◆ **Text shown**:

Polygon CCW winding check request

Francois-Xavier PINEAU francois-xavier.pineau at astro.unistra.fr
Mon Jun 18 09:44:00 CEST 2018


Markus,

I am no sure to understand the problem.

Using the following polygon in Aladin:

draw polygon(10.0, 0.0, 0.0, -2.0, 2.0, 10.0, 10.0, 0.0, 2.5, 0.0, 4.0, 
5.0, 10.0, 0.0, 3.0, 0.0 ,3.5, 1.0, 4.5, 0.0)

I get a result which seems correct (see below).

I suspect that the problem you mention (on the need for rational 
arithmetic) as no consequence in practice: the areas between two very 
close edges (which are supposed to overlap) is going to be very very 
close from 0 (I may be missing something, let's discuss this off list if 
you want).


It seems that there is a large consensus to support only 
non-self-intersecting polygons, so I am not going to push any further.

I suppose that VO documents should be updated to state explicitly that 
self-intersecting polygons are not supported.

◆ **Records**:
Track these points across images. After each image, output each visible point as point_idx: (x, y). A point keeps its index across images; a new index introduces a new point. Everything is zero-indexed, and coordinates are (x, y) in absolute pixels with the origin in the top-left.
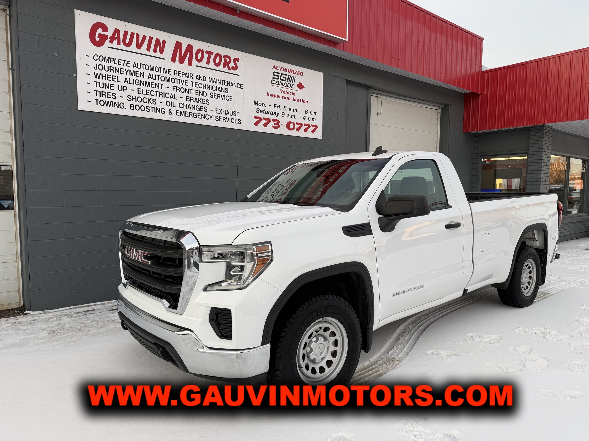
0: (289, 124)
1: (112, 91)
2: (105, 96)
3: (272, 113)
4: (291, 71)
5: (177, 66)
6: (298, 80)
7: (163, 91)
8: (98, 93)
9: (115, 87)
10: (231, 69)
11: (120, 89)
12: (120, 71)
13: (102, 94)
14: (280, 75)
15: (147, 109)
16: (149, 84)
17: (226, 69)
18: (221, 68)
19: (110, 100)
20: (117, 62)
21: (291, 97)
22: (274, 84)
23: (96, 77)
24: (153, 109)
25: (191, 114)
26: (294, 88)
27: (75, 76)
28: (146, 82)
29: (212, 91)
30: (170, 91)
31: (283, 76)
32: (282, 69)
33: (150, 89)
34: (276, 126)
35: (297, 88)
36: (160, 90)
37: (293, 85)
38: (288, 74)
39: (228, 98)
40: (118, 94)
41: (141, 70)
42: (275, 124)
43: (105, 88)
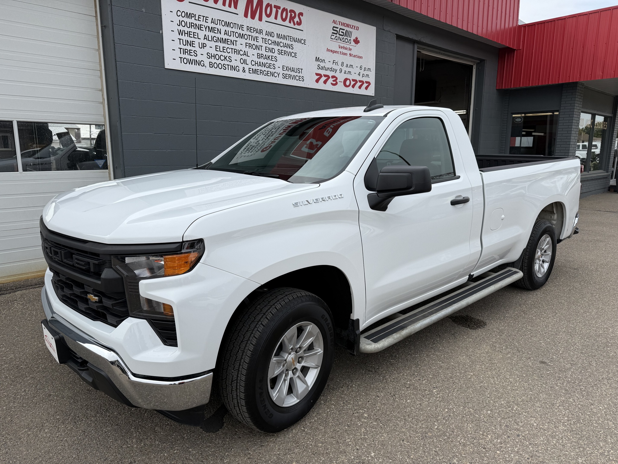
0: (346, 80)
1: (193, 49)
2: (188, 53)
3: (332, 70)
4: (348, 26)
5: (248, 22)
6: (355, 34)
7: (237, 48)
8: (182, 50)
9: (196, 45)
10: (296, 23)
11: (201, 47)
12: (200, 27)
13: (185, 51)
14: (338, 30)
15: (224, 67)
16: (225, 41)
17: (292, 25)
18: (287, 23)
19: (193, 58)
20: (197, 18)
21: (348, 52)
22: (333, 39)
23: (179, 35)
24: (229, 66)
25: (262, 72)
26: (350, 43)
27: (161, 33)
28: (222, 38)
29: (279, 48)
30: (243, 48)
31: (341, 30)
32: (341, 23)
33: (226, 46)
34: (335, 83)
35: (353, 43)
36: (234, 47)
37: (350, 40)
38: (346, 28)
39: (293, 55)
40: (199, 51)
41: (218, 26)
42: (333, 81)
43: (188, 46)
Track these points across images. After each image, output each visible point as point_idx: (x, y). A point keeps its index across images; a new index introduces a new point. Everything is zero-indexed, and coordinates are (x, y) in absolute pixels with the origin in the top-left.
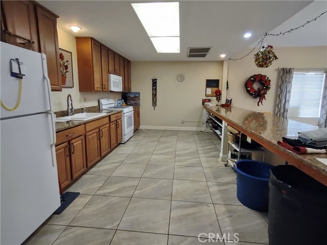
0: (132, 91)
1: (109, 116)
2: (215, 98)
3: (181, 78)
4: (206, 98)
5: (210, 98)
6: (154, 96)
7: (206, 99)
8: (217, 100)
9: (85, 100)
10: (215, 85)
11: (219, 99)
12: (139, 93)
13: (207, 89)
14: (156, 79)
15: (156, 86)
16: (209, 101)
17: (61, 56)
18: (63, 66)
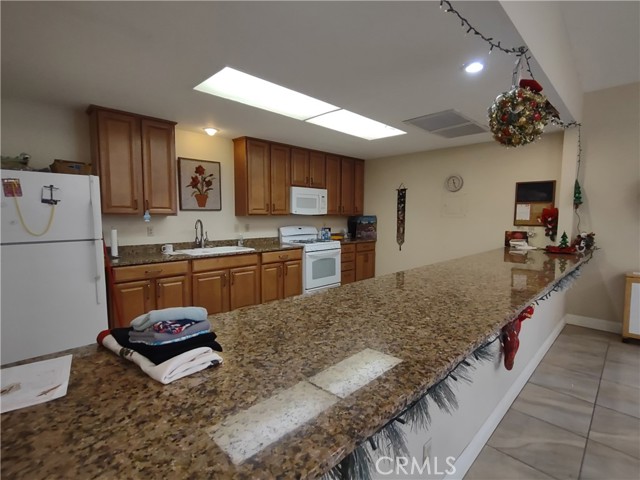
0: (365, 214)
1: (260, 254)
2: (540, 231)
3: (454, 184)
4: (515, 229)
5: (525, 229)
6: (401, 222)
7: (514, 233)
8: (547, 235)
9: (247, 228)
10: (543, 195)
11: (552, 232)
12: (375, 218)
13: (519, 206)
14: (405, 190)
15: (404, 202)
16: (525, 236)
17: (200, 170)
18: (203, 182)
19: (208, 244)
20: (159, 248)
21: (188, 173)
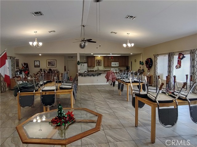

◆ **Problem set**:
#1 Please quote the polygon winding message above from "Polygon CCW winding" to "1.0, 4.5, 0.0)".
#2 List every parenthetical remark in the prose of the polygon winding message, leaving out the parentheses of the draw polygon command.
#3 Carry on writing the polygon winding message from its last sentence.

◆ **Your responses**:
#1
Polygon CCW winding check request

Francois-Xavier PINEAU francois-xavier.pineau at astro.unistra.fr
Mon Jun 18 09:44:00 CEST 2018


Markus,

I am no sure to understand the problem.

Using the following polygon in Aladin:

draw polygon(10.0, 0.0, 0.0, -2.0, 2.0, 10.0, 10.0, 0.0, 2.5, 0.0, 4.0, 
5.0, 10.0, 0.0, 3.0, 0.0 ,3.5, 1.0, 4.5, 0.0)

#2
(see below)
(on the need for rational arithmetic)
(which are supposed to overlap)
(I may be missing something, let's discuss this off list if you want)

#3
Kind regards,


François-Xavier



Le 15/06/2018 à 18:47, Markus Nullmeier a écrit :
> Hello list,
>
> On 15/06/18 16:41, Francois-Xavier PINEAU wrote:
>>> going from
>>> any vertex of the polygon to the point to test, i. e., at the crossings
>>> of the path to the test point with the edges of the polygon.
>> Yes, and this work just the same for self-intersecting polygons.
> Only if you disallow edges that (partly) overlap. But you cannot
> detect them reliably unless you require everybody to use exact
> rational arithmetic instead of customary floating-point arithmetic.
> (This of course additionally includes exactly prescribing the
>   approximations, i. e., the implementations, that are used for
>   the trigonometric functions.
>   [Otherwise some polygons would be allowed for one service and illegal
>    for another.]
>   A minor investment compared to using rational arithmetic in the first
>   place, but probably still highly annoying for many.)
>
> See the attached image (do attachments work on the IVOA lists?
> otherwise, use http://www.g-vo.org/edp-forum-2018/collinear-edges.png )
> for a counterexample with overlapping edges, where 'inside' and
> 'outside' is no longer well-defined for self-intersecting polygons.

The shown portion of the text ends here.